Charity URL: https://www.alz.org/wny

Presentation Notes:

Julia Szprygada Education & Training Director 

  •  Tell us about your organization, who does it help
    • Not just for Alzheimer's. Any individual in a cognitive decline, progressive in nature, serious enough to affect their life (think, remember, reason, navigate).
    • Alzheimer's: The numbers are astounding. Every 66 seconds someone develops it. Almost 6 million now; 14 million by 2050. The only disease in the top 10 that does not have a cure, prevention or effective treatment.
    • See their Programs and Services slide for all aspects of free support they offer including day respites, relief for caregivers, safety bracelet gps tracking, and research. Research shows supportive intervention can improve quality of life including for the caregivers, reduces emergency room, keeps people functioning better and longer for additional years.
    • They are the 3rd largest and impactful research organization and are faster to fund research, less red tape.
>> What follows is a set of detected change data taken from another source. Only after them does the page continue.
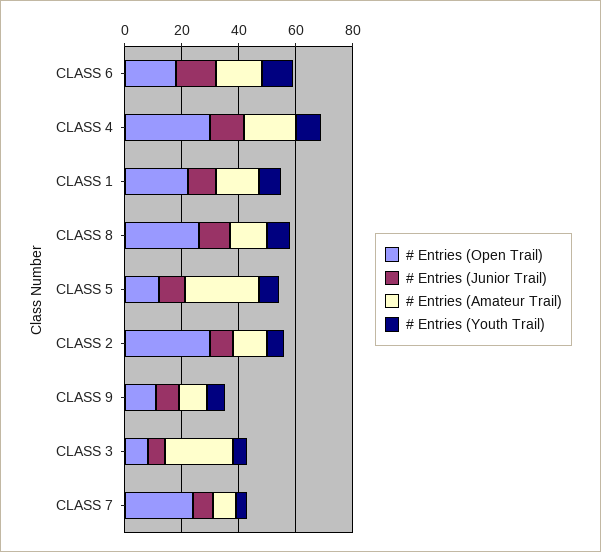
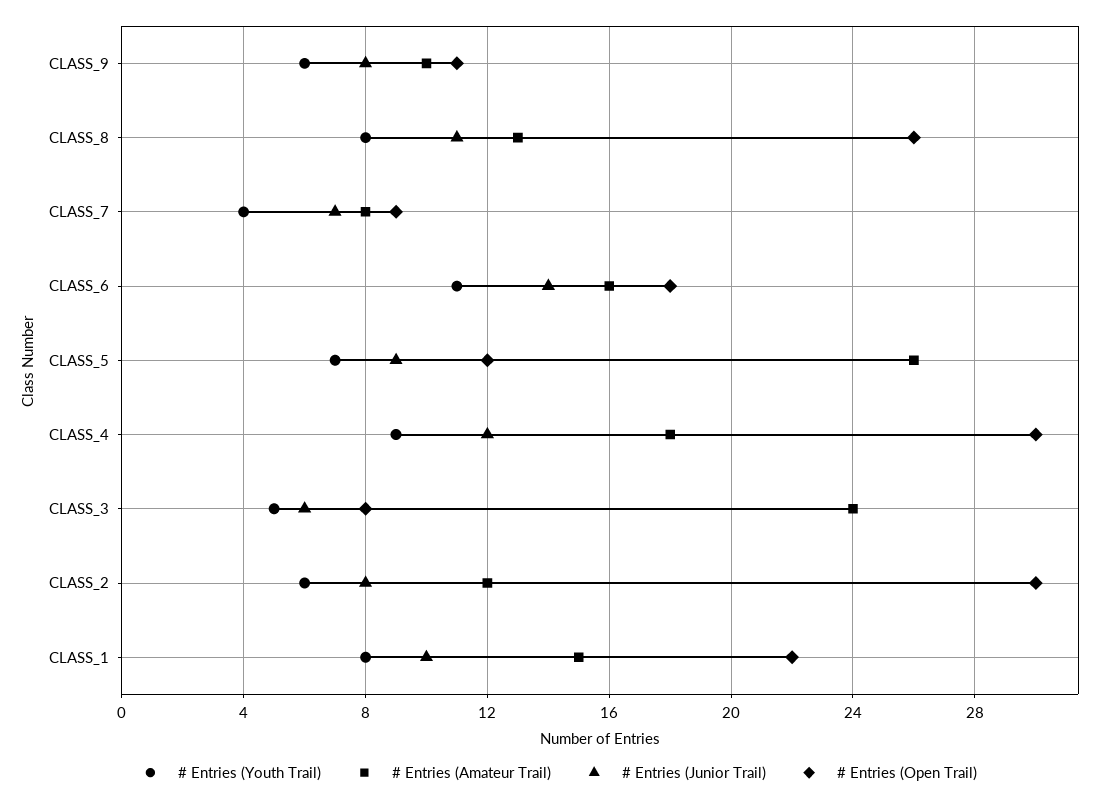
  {
    "# Entries (Open Trail)": {
      "CLASS 6": 18,
      "CLASS 4": 30,
      "CLASS 1": 22,
      "CLASS 8": 26,
      "CLASS 5": 12,
      "CLASS 2": 30,
      "CLASS 9": 11,
      "CLASS 3": 8,
-     "CLASS 7": 25
+     "CLASS 7": 9
    },
    "# Entries (Junior Trail)": {
      "CLASS 6": 14,
      "CLASS 4": 12,
      "CLASS 1": 10,
      "CLASS 8": 11,
      "CLASS 5": 9,
      "CLASS 2": 8,
      "CLASS 9": 8,
      "CLASS 3": 6,
      "CLASS 7": 7
    },
    "# Entries (Amateur Trail)": {
      "CLASS 6": 16,
      "CLASS 4": 18,
      "CLASS 1": 15,
      "CLASS 8": 13,
      "CLASS 5": 26,
      "CLASS 2": 12,
      "CLASS 9": 10,
      "CLASS 3": 24,
      "CLASS 7": 8
    },
    "# Entries (Youth Trail)": {
      "CLASS 6": 11,
      "CLASS 4": 9,
      "CLASS 1": 8,
      "CLASS 8": 8,
      "CLASS 5": 7,
      "CLASS 2": 6,
      "CLASS 9": 6,
      "CLASS 3": 5,
      "CLASS 7": 4
    }
  }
All programs are free of charge.
  • How do you receive most of your funding
    • Primarily individual donations and fundraising events. 5 different walks are hosted a year.
    • Some grants such as the social programs to help cover the costs for admission/transportation.
    • Research funding: they have found that prevention and interventions are working and more successful than any medication they have tried.
  • What are examples of what would you could do with the donated funds
    • Donations can be earmarked to something specific if needed, specific programs, research, etc.